Another meme of pro-oil anti-Obama citizens is that “gas prices have doubled under Obama” in 2008 onward.  This is meant to imply that the oil-friendly president sought to vastly increase gas prices with either predatory taxes or burdensome environmental regulation.  In reality, the price of oil is set at a global market.  So the price swing in oil, more volatile than it usually is, resulted more from the Bush Administration that aided in the national and global economic crisis.

The United States has essentially three ways to reduce oil imports:  production, protectionism, or promoting alternatives.  As Michael Klare points out in Blood and Oil, “We will never be free from the dangers of endless wars in the Middle East until we disassemble this large military apparatus that has been created for the protection of Middle Eastern oil.”  The United States has an obvious gain from reducing imports, so it is not surprising that all three will raise the price of fuels.  Here are the facts on the three routes to energy independence:

Production-   Despite increasing oil production over the second half of the 20th century, the United States imported a greater share of foreign petroleum.  In the 1950’s, only 10 percent of oil came from foreign countries, and then it steadily increased to 55 percent through 2001. (Klare, Blood and Oil, Location 329 of 6985)  Obama claimed (somewhat falsely) that the United States consumes more than 20% of the world’s oil but now only has 2 percent of the world’s reserves.  Despite the non-sequitur, the criticism ironically proves his point that conventional U.S. oil production will not save us- higher prices from increased demand and diminishing supply raises the economic viability of more expensive extraction techniques and unconventional fuels.  As Michael Klare explains in The Race for What’s Left, “every fresh advance in mining and drilling techniques leads to the exploitation of hard-to-reach reserves, until those deposits, too, are exhausted. (Location 387 of 6515)  This increases the value of “technically recoverable” reserves, and as shown by this graph, these previously unpopular fuel sources are substantially greater than those of conventional ones.

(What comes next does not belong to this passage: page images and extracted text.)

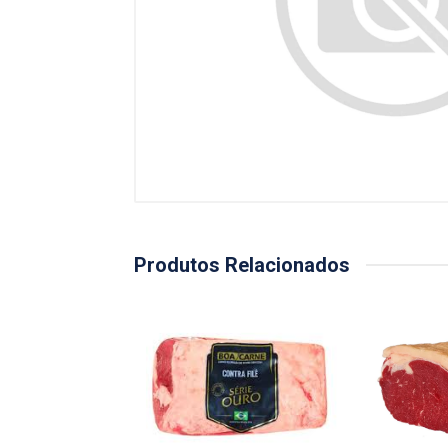
Produtos Relacionados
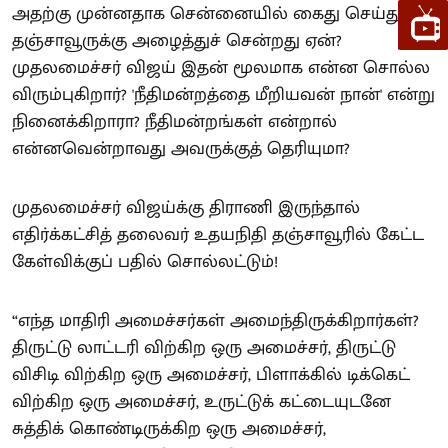
அதற்கு முன்னதாக சென்னையில் கைது செய்து
தஞ்சாவூருக்கு அழைத்துச் சென்றது ஏன்?
முதலமைச்சர் விஜய் இதன் மூலமாக என்ன சொல்ல
விரும்புகிறார்? 'நீதிமன்றத்தை மீறியவன் நான்' என்று
நினைக்கிறாரா? நீதிமன்றங்கள் என்றால்
என்னவென்றாவது அவருக்குத் தெரியுமா?
முதலமைச்சர் விஜய்க்கு திராணி இருந்தால்
எதிர்க்கட்சித் தலைவர் உதயநிதி தஞ்சாவூரில் கேட்ட
கேள்விக்குப் பதில் சொல்லட்டும்!
“எந்த மாதிரி அமைச்சர்கள் அமைந்திருக்கிறார்கள்?
திருட்டு லாட்டரி விற்கிற ஒரு அமைச்சர், திருட்டு
விசிடி விற்கிற ஒரு அமைச்சர், பிளாக்கில் டிக்கெட்
விற்கிற ஒரு அமைச்சர், உருட்டுக் கட்டையுடனே
சுத்திக் கொண்டிருக்கிற ஒரு அமைச்சர்,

Protectionism- Imported fuels are taxed while domestic ones are subsidized.  However, becoming more dependent on domestic oil is not going to reduce our reliance on foreign oil.  If the markets in foreign countries provide a greater opportunity for profits, the fuel will be exported there and not to domestic companies.  Furthermore, the price disturbances affect the global market which in turn negatively affects American consumers.  A similar trend is observed by the recent tariffs on photovoltaic panels from China- higher costs affect American consumers and solar jobs as much as Chinese producers.

Alternatives- The current cost of alternative energy is more expensive than imported fossil fuels, yet the market price does not include all of the added benefits.  Environmental Economist John Whitehead mentions that the price of solar is higher “because the market isn’t born yet”.   Renewable technologies like solar panels can be placed on landfills and degraded lands to produce energy and literally clean the air.  Lower carbon dioxide emissions will help stabilize the climate, and renewable energy jobs have much higher potential than their fossil counterparts.  After wildly circulated news of the U.S. being predicted to become the biggest oil producer, careful analysis would show that it is only temporary and requires tearing up our land to do so.  Instead of putting our hopes in fossil fuels to provide domestic energy, we should follow in the footsteps of IKEA, who wants energy independence with renewables by 2020.